Objective: Thyroid hormones (THs) are crucial for the correct maturation of the CNS and the neurodevelopment of the child. We aimed to investigate the association of TSH and free thyroxine (FT4) levels with cognitive functioning in children from the INMA-Granada cohort studied during their follow-up at the age of 9-11 years.
Design: We evaluated 300 children from the original cohort, which comprised 668 eligible mother-son pairs recruited at birth from 2000 to 2002 in Granada (Spain).

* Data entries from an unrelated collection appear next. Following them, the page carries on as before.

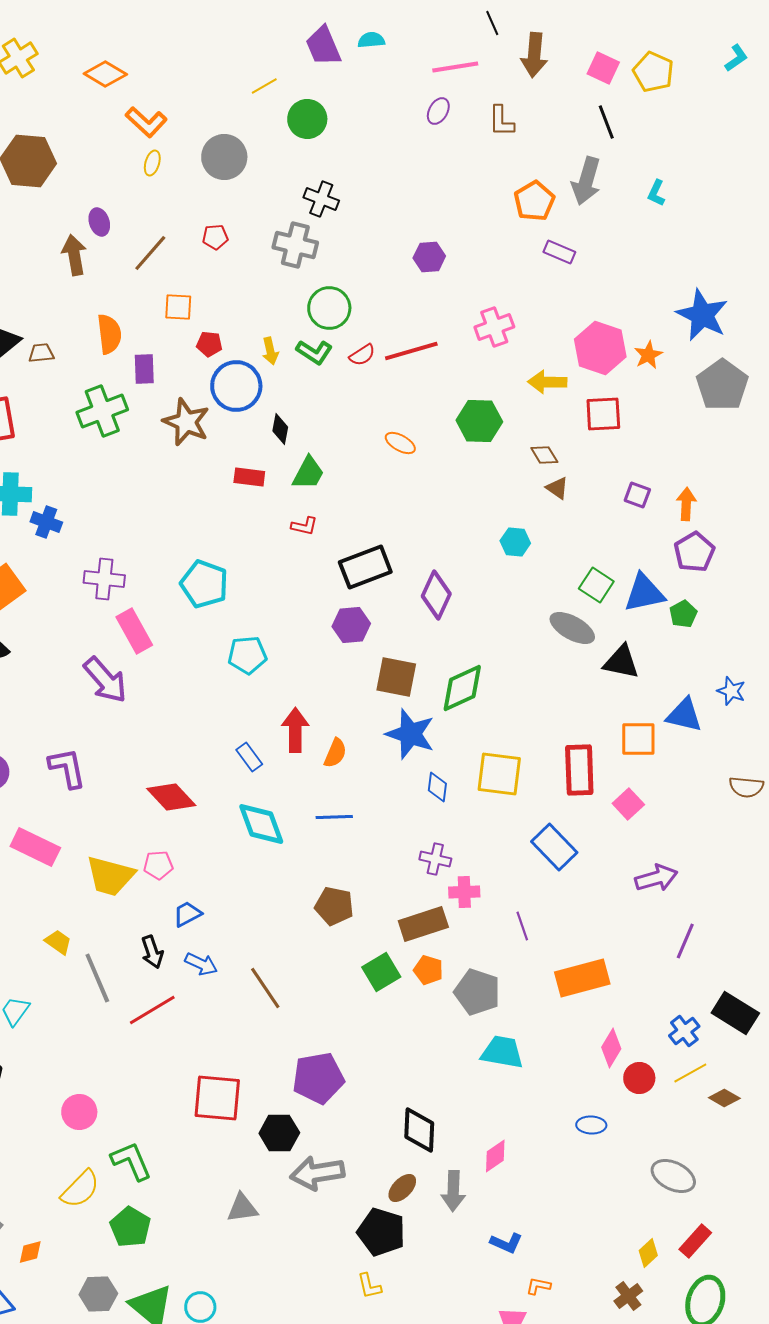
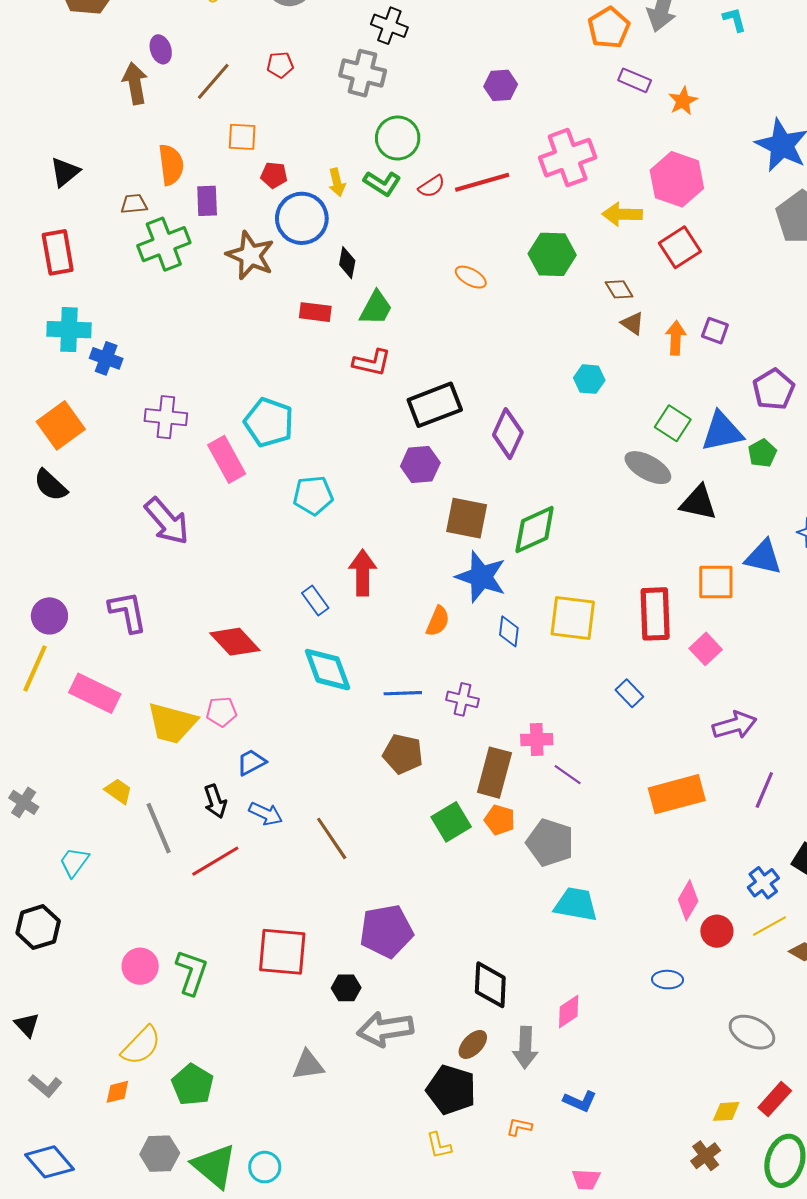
cyan L-shape: (656, 193) -> (734, 20), turned 140
pink cross: (494, 327) -> (568, 158), size x1.4
brown trapezoid: (41, 353) -> (134, 204), moved
orange star: (648, 355) -> (683, 101), moved
red square: (603, 414) -> (680, 247), turned -30
orange arrow: (686, 504) -> (676, 338), moved
red L-shape: (304, 526) -> (372, 363), size x1.4
pink rectangle: (134, 631) -> (227, 459), moved
orange semicircle: (335, 753) -> (438, 621), moved
blue line: (334, 817) -> (403, 693), moved
blue rectangle: (554, 847) -> (629, 693), size x0.6
purple cross: (435, 859) -> (463, 699), moved
brown rectangle: (423, 924) -> (494, 773), turned -57
purple line: (522, 926) -> (568, 775), moved, turned -36
orange rectangle: (582, 978) -> (677, 794), moved
black hexagon: (279, 1133) -> (346, 988), size x0.7
green L-shape: (131, 1161) -> (192, 972), moved, turned 42
orange diamond: (30, 1252) -> (117, 1092), moved
yellow diamond: (648, 1253) -> (726, 1111), turned 40
orange L-shape: (538, 1286) -> (519, 1127), moved

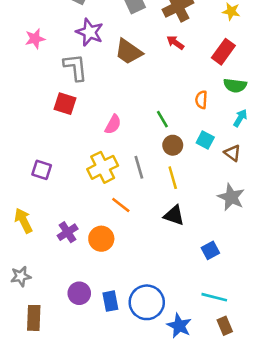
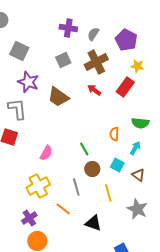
red rectangle: (223, 52) -> (125, 87), moved
cyan arrow: (240, 118) -> (135, 148), moved
gray line: (139, 167) -> (76, 187), moved
yellow line: (173, 178) -> (108, 193), moved
orange line: (121, 205) -> (63, 209), moved
purple cross: (68, 232) -> (29, 218), moved

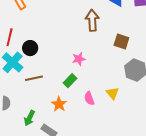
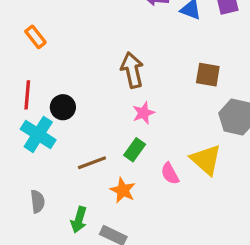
brown arrow: (92, 20) -> (132, 70), moved
brown line: (34, 78) -> (92, 163), moved
yellow triangle: (112, 93) -> (206, 160), size x1.5

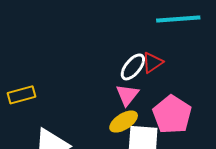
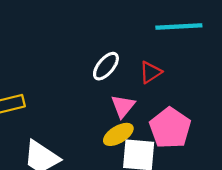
white ellipse: (133, 67) -> (106, 66), moved

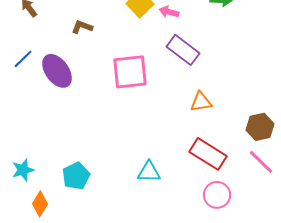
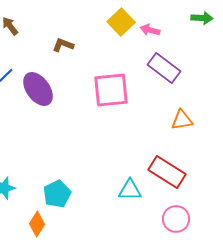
red rectangle: (208, 154) -> (167, 172), moved
pink circle: (217, 195) -> (176, 219), moved
orange diamond: (40, 204) -> (37, 224), moved

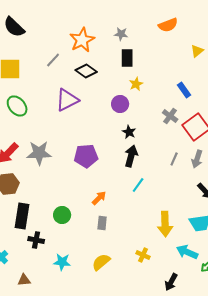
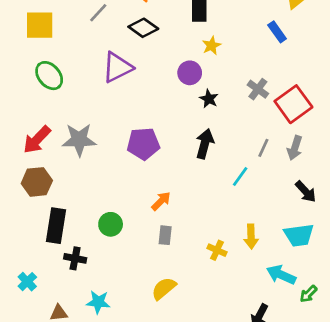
blue rectangle: (184, 90) -> (277, 32), moved
black star: (129, 132) -> (209, 99), moved
cyan line: (138, 185) -> (240, 177), moved
yellow arrow: (165, 224) -> (251, 237), size x0.7
yellow cross: (143, 255) -> (217, 250), moved
cyan star: (62, 262) -> (98, 302), moved

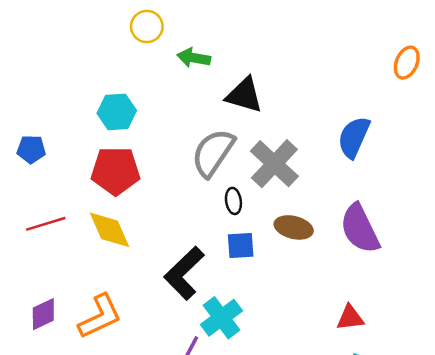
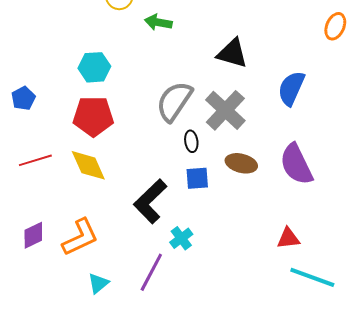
black triangle: (244, 95) -> (232, 53), moved
blue pentagon: (31, 149) -> (23, 98), turned -30
cyan cross: (221, 318) -> (181, 238), size x0.7

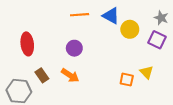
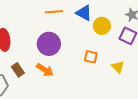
purple circle: (74, 48) -> (49, 44), size x1.5
orange square: (127, 80) -> (91, 57), moved

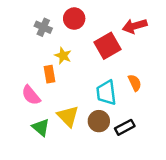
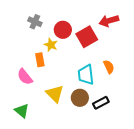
red circle: (74, 19) -> (63, 30), moved
green triangle: (41, 127) -> (22, 111), moved

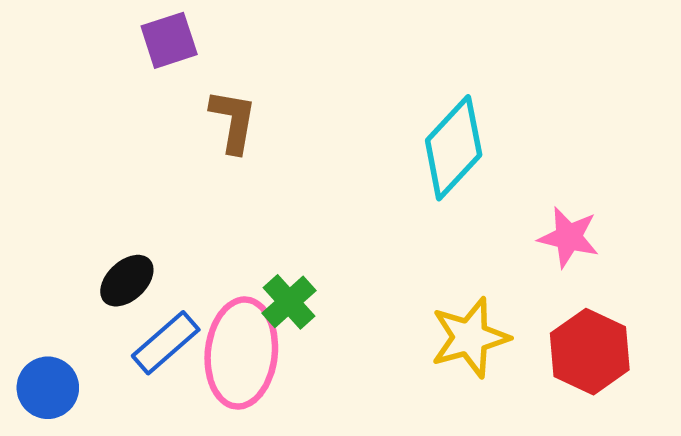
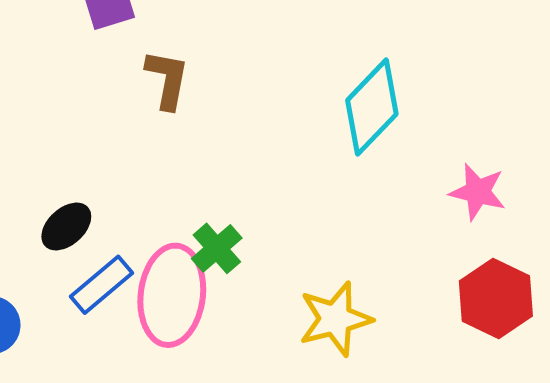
yellow star: (470, 338) -> (335, 319), moved

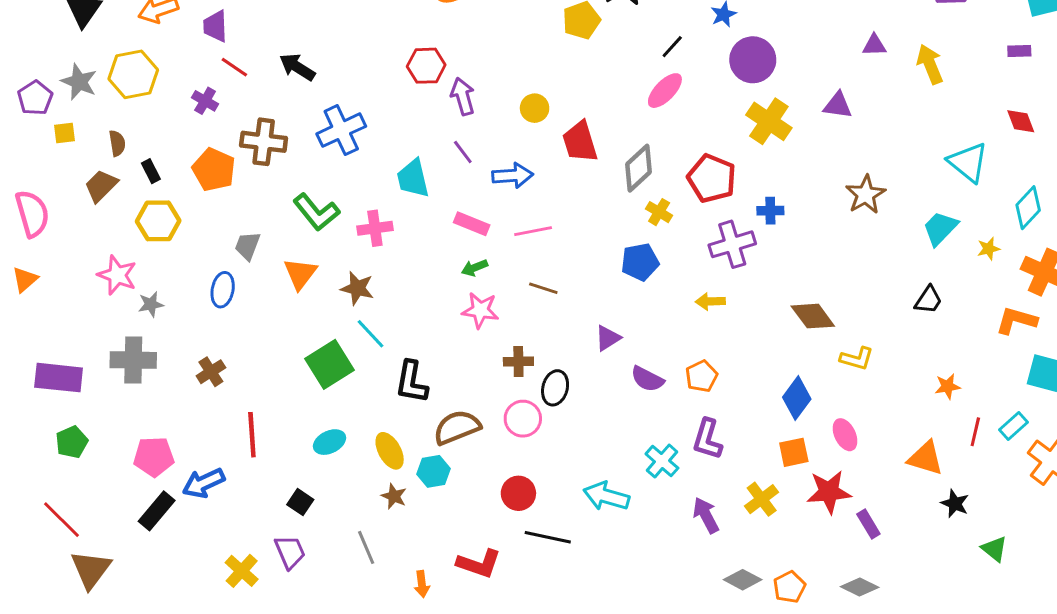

Methods: FT4 and TSH concentrations were measured, and cognitive development was assessed using neuropsychological tests (n=187). Children with chronic disease related to thyroid function and/or cognitive development were excluded.
Results: Median TSH and FT4 levels were 3.1 μIU/ml and 1.2 ng/dl respectively. In multivariable regression analyses adjusted for maternal and child characteristics, children with TSH levels in the top tertile had worse verbal comprehension and immediate and long-term recall. Children with FT4 levels in the top tertile had better attention and lower impulsivity and were at a lower risk of scoring below the 20th percentile in intelligence quotient (OR=0.24; 95% CI=0.08-0.74; P=0.013) and in abstract reasoning ability (OR=0.28; 95% CI=0.09-0.88; P=0.029).
Conclusion: Our findings indicate that circulating THs and TSH may in the top tertile have an impact on cognitive functions; thus, higher TSH slightly but significantly increased the risk of a lower score in certain neuropsychological tests.
© 2015 European Society of Endocrinology.